Venezuelan equine encephalitis virus (VEEV), a member of the Alphavirus genus of the Togaviridae family, is an important human and veterinary pathogen that is transmitted by mosquitoes. VEEV infections mainly target the central nervous system and lymphoid tissues causing severe encephalitis in equines and a spectrum of human diseases ranging from unapparent to acute encephalitis. While equine mortality rates are reported between 19 and 83%, infected humans usually develop a non-specific febrile illness, with neurological disease appearing in 4–14% of cases1. Furthermore, VEEV is highly infectious by aerosol inhalation in humans and other animals, rendering it a potential biothreat in addition to being a naturally occurring re-emerging disease2.

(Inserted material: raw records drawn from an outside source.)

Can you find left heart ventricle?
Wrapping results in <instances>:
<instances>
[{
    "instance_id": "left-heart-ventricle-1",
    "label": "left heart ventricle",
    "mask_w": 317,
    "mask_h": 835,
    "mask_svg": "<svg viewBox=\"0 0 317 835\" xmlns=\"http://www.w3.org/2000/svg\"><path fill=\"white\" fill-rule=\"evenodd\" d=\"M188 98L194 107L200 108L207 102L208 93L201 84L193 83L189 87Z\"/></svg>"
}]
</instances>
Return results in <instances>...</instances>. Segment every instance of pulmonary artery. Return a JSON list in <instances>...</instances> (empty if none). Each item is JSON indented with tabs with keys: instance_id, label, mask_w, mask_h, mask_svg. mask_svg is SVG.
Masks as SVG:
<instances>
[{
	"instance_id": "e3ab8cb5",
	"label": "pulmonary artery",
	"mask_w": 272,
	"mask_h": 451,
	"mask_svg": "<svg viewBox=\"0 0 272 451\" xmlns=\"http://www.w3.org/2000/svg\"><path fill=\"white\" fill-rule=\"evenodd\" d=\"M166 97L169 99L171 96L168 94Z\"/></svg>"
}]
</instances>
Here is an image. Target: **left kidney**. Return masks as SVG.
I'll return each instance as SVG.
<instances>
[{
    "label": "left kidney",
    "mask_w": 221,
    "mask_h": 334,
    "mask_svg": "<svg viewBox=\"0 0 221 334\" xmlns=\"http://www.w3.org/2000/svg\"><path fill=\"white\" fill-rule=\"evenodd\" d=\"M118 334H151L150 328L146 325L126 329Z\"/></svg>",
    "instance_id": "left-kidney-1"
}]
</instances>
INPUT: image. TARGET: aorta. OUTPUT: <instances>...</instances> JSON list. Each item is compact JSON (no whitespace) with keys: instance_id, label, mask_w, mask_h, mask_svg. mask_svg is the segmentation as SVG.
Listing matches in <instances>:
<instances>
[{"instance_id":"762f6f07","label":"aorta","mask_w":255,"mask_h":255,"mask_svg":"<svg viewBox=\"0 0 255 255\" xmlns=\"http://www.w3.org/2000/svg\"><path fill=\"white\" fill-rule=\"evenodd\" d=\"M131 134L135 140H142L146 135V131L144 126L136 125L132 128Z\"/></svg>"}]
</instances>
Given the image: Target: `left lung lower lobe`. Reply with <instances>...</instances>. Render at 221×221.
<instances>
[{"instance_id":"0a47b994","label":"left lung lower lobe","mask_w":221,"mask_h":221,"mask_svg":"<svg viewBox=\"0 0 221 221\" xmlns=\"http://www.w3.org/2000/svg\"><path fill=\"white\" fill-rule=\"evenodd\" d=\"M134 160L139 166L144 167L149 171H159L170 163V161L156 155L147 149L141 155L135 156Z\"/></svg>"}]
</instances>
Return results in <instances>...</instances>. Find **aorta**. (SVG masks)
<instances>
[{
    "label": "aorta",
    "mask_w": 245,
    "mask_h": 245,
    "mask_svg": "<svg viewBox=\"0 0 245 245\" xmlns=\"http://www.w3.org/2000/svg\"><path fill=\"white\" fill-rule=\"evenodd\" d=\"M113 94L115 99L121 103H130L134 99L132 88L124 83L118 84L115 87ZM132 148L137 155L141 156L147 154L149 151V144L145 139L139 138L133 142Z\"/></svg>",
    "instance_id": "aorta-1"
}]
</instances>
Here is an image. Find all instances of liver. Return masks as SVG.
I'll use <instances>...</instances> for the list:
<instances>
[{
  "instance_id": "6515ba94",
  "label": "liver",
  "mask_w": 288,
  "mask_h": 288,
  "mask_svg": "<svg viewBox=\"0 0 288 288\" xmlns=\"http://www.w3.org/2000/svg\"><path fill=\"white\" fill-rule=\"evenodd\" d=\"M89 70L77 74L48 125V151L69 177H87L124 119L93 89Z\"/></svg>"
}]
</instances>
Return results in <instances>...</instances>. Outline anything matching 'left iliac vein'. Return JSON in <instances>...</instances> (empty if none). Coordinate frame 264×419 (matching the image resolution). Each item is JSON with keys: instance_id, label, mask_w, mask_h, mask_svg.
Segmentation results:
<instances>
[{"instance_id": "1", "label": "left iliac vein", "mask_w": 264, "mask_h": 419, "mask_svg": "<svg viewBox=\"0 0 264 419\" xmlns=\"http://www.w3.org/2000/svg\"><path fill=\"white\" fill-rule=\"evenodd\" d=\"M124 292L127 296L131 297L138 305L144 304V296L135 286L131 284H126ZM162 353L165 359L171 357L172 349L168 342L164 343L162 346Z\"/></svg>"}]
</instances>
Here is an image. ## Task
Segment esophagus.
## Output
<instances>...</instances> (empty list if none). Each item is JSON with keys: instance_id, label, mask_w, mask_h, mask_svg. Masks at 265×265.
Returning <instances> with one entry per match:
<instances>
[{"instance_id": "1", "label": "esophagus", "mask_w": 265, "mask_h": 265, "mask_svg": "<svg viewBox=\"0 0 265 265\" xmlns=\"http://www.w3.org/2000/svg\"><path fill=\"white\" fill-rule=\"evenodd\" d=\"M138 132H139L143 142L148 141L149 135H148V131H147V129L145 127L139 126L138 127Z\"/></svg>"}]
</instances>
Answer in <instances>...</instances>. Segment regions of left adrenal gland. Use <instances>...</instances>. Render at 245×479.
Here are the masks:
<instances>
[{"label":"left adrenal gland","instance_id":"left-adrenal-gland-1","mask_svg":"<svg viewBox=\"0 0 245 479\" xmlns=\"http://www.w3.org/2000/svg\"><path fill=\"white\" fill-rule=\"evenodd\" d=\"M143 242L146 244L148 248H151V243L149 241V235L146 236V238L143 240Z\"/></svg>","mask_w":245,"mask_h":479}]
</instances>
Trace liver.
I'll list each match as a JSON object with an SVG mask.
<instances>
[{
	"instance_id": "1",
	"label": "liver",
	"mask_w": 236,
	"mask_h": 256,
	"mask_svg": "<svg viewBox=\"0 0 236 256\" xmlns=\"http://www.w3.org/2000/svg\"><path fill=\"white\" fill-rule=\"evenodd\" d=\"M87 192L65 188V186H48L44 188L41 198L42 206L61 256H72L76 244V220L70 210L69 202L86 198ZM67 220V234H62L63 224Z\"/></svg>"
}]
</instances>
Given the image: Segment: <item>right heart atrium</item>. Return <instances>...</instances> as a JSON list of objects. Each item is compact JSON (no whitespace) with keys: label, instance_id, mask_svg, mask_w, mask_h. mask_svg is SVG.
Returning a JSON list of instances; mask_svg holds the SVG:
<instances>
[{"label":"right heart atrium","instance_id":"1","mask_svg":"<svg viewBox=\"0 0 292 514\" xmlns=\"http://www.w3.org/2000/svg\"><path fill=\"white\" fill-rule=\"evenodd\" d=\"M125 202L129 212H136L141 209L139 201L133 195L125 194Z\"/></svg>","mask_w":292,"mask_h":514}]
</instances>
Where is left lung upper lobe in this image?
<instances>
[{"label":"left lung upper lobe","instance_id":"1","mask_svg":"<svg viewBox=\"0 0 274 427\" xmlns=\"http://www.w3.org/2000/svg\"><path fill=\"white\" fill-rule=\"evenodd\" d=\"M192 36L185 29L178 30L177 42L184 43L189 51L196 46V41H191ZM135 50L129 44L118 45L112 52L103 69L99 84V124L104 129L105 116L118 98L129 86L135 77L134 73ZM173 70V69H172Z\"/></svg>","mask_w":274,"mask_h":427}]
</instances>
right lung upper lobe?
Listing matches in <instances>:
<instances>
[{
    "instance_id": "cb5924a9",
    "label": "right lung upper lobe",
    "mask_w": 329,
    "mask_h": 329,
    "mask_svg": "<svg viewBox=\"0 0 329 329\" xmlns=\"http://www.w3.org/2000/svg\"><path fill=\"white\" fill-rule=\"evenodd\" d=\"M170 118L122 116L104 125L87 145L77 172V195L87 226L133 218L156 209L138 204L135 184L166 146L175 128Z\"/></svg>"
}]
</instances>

Veterinary vaccines based on inactivated virus are available, but currently there are no FDA-approved vaccines or therapeutics against VEEV for humans3. An attenuated strain of VEEV (TC-83), originally developed as a vaccine by the US Army4, has been used as a vaccine by laboratory workers and the US military. Although TC-83 is reasonably effective in preventing human disease, approximately 20% of recipients that receive the TC-83 vaccine fail to develop neutralizing antibodies, while between 15 to 37% develop febrile symptoms4.
Lacking an approved vaccine against VEEV, a prophylaxis and/or therapy that could effectively treat this serious and potentially fatal viral infection is desired. Towards the goal of developing therapeutics, monoclonal antibodies (mAbs) that show binding and neutralization of VEEV have been evaluated. MAbs have been shown to protect mice from aerosol challenge5,6 and recently, they have been demonstrated to protect non-human primates from severe disease, even when administered 48 h after aerosol exposure7. Although promising, traditional mAbs are large complex molecules that can be expensive to produce, and have short shelf lives unless maintained in cold storage. Due to their size, they fail to cross the blood brain barrier; thus, they are ineffective for treating encephalitic infections. In addition, mAbs are difficult to bioengineer to possess additional desired properties.
Single domain antibodies (sdAb, also known as nanobodies or VHH) are the variable domains derived from the unconventional heavy chain only antibodies found in camelids, and combine the specificity and affinity of conventional antibodies with the ability to be easily produced recombinantly and engineered towards specific applications8,9,10,11. Other advantages of sdAb include their small size, about 1/10 the size of conventional antibodies (~ 15 kDa versus ~ 150 kDa), their ability to refold and bind antigen after denaturation, and the ability to recognize hidden epitopes not recognized by conventional antibodies. SdAb also exhibit properties that are advantageous for therapeutics, including good tissue penetration in vivo, low immunogenicity, and the ability to tune the serum half-life through genetic fusions or PEGylation12,13. Additionally, sdAb have a proven safety profile: Ablynx, a Sanofi pharmaceutical company, currently has multiple sdAb in clinical development and the first product (caplacizumab for the treatment of acquired thrombotic thrombocytopenic purpura, TTP) was approved by the FDA in early February 201914.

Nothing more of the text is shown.